:: TASK ITEM ::
The entries below must be returned exactly as they stand.

:: RECORD SET ::
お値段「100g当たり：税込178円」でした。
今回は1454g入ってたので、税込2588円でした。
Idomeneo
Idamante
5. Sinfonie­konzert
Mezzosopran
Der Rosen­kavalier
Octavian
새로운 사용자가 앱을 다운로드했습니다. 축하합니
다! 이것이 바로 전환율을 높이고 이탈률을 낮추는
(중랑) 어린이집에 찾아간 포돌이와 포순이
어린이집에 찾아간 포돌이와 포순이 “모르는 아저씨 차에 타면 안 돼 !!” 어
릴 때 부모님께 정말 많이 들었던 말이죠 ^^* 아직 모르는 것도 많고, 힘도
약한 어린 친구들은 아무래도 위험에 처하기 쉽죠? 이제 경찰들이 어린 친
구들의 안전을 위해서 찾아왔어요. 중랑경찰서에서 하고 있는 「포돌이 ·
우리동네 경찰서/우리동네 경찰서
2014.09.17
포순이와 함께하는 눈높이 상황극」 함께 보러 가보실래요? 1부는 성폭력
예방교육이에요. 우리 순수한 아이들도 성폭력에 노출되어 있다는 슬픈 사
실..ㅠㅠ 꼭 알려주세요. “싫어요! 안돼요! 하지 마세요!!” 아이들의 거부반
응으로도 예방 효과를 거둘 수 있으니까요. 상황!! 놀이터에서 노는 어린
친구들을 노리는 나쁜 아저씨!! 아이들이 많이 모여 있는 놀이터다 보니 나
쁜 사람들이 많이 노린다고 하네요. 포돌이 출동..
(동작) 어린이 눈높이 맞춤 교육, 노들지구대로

:: RESPONSE BELOW ::
お値段「100g当たり：税込178円」でした。
今回は1454g入ってたので、税込2588円でした。
Idomeneo
Idamante
5. Sinfonie­konzert
Mezzosopran
Der Rosen­kavalier
Octavian
새로운 사용자가 앱을 다운로드했습니다. 축하합니
다! 이것이 바로 전환율을 높이고 이탈률을 낮추는
(중랑) 어린이집에 찾아간 포돌이와 포순이
어린이집에 찾아간 포돌이와 포순이 “모르는 아저씨 차에 타면 안 돼 !!” 어
릴 때 부모님께 정말 많이 들었던 말이죠 ^^* 아직 모르는 것도 많고, 힘도
약한 어린 친구들은 아무래도 위험에 처하기 쉽죠? 이제 경찰들이 어린 친
구들의 안전을 위해서 찾아왔어요. 중랑경찰서에서 하고 있는 「포돌이 ·
우리동네 경찰서/우리동네 경찰서
2014.09.17
포순이와 함께하는 눈높이 상황극」 함께 보러 가보실래요? 1부는 성폭력
예방교육이에요. 우리 순수한 아이들도 성폭력에 노출되어 있다는 슬픈 사
실..ㅠㅠ 꼭 알려주세요. “싫어요! 안돼요! 하지 마세요!!” 아이들의 거부반
응으로도 예방 효과를 거둘 수 있으니까요. 상황!! 놀이터에서 노는 어린
친구들을 노리는 나쁜 아저씨!! 아이들이 많이 모여 있는 놀이터다 보니 나
쁜 사람들이 많이 노린다고 하네요. 포돌이 출동..
(동작) 어린이 눈높이 맞춤 교육, 노들지구대로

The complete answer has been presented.